Configurations derive their power from their ability to seen all at once.
He also points out the drawback of the visual:
the concreteness of the image renders it incapable of attaining the level of self-expression (meta-level).
This is in fact the problem we saw in chapter 2: there is no satisfactory
graphic expression of recursion. Self-reference needs the power of naming,
which is not a visual concept.
Yet for the transitive closure problem shown above, no textual representation
will allow us to process the information as well.
We saw the visual work well on the creation of weighted graphs, as well
as on the graph-like structures of high-level system design. We saw that
the visual is even efficient in information terms in the expressions of
graphs. It is those things that we can speak of as being spatial, configurational,
that seem to work best with graphic representation.
Computer programming involves many different kinds of thinking. There
is a sequential mode of thought, especially in imperative languages. There
is a very abstract, propositional form of thought, especially in the use
of recursion or generics. And there is a spatial mode of thought, concerned
with places and relations between different components.

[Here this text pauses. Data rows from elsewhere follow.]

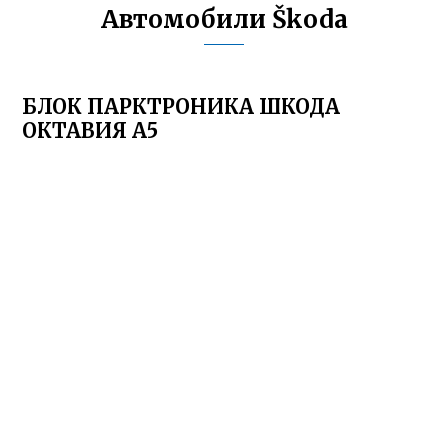
Автомобили Škoda
БЛОК ПАРКТРОНИКА ШКОДА
ОКТАВИЯ А5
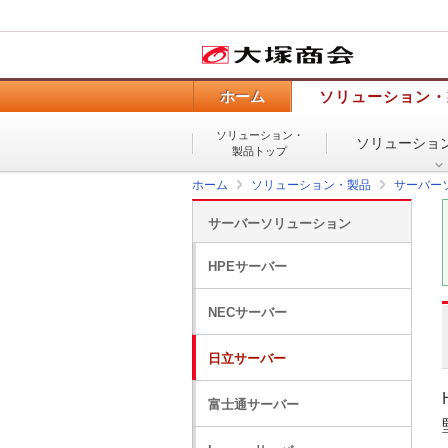
ホーム
ソリューション・
ソリューション・
ソリューショ
製品トップ
ホーム
ソリューション・製品
サーバー
サーバーソリューション
HPEサーバー
NECサーバー
日立サーバー
富士通サーバー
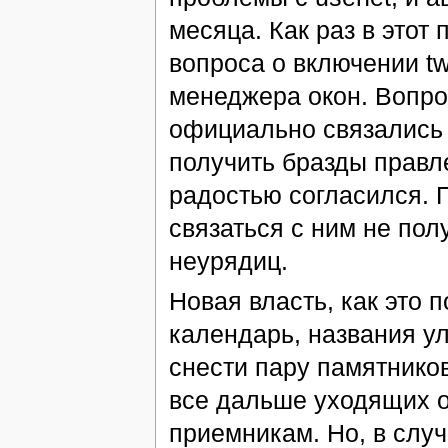
месяца. Как раз в этот
вопроса о включении tw
менеджера окон. Вопро
официально связались 
получить бразды правл
радостью согласился. 
связаться с ним не пол
неурядиц.
Новая власть, как это 
календарь, названия ул
снести пару памятников
все дальше уходящих о
приемникам. Но, в слу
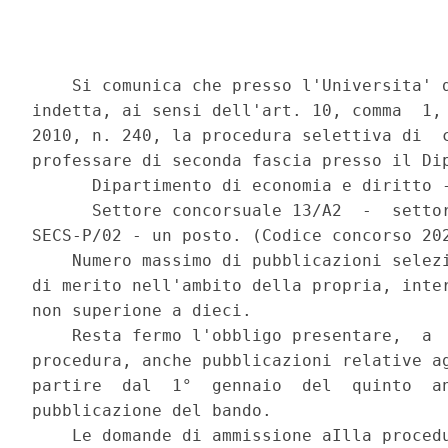
    Si comunica che presso l'Universita' d
indetta, ai sensi dell'art. 10, comma  1, 
2010, n. 240, la procedura selettiva di  c
professare di seconda fascia presso il Dip
      Dipartimento di economia e diritto -
      Settore concorsuale 13/A2  -  settor
SECS-P/02 - un posto. (Codice concorso 202
    Numero massimo di pubblicazioni selezi
di merito nell'ambito della propria, inter
non superione a dieci. 

    Resta fermo l'obbligo presentare,  a  
procedura, anche pubblicazioni relative ag
partire  dal  1°  gennaio  del  quinto  an
pubblicazione del bando.  

    Le domande di ammissione aIlla procedu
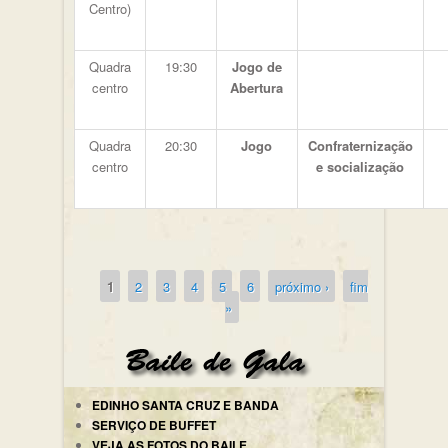
Centro)
Quadra
19:30
Jogo de
centro
Abertura
Quadra
20:30
Jogo
Confraternização
centro
e socialização
1
2
3
4
5
6
próximo ›
fim
Páginas
»
EDINHO SANTA CRUZ E BANDA
SERVIÇO DE BUFFET
VEJA AS FOTOS DO BAILE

It is difficult to know what is going on in the mind of a programmer. But if the sequential, the symbolic, and the spatial are all used in programming, as the work of Anderson implies, it suggests that programming activity might need more than one language in more than one modality. Certainly a visual programming language alone will not obsolete the need for textual languages. The textual representation is the more powerful for general programming. But for other aspects of the programming activity, both our experience and our measurements suggest that graphic representation is useful.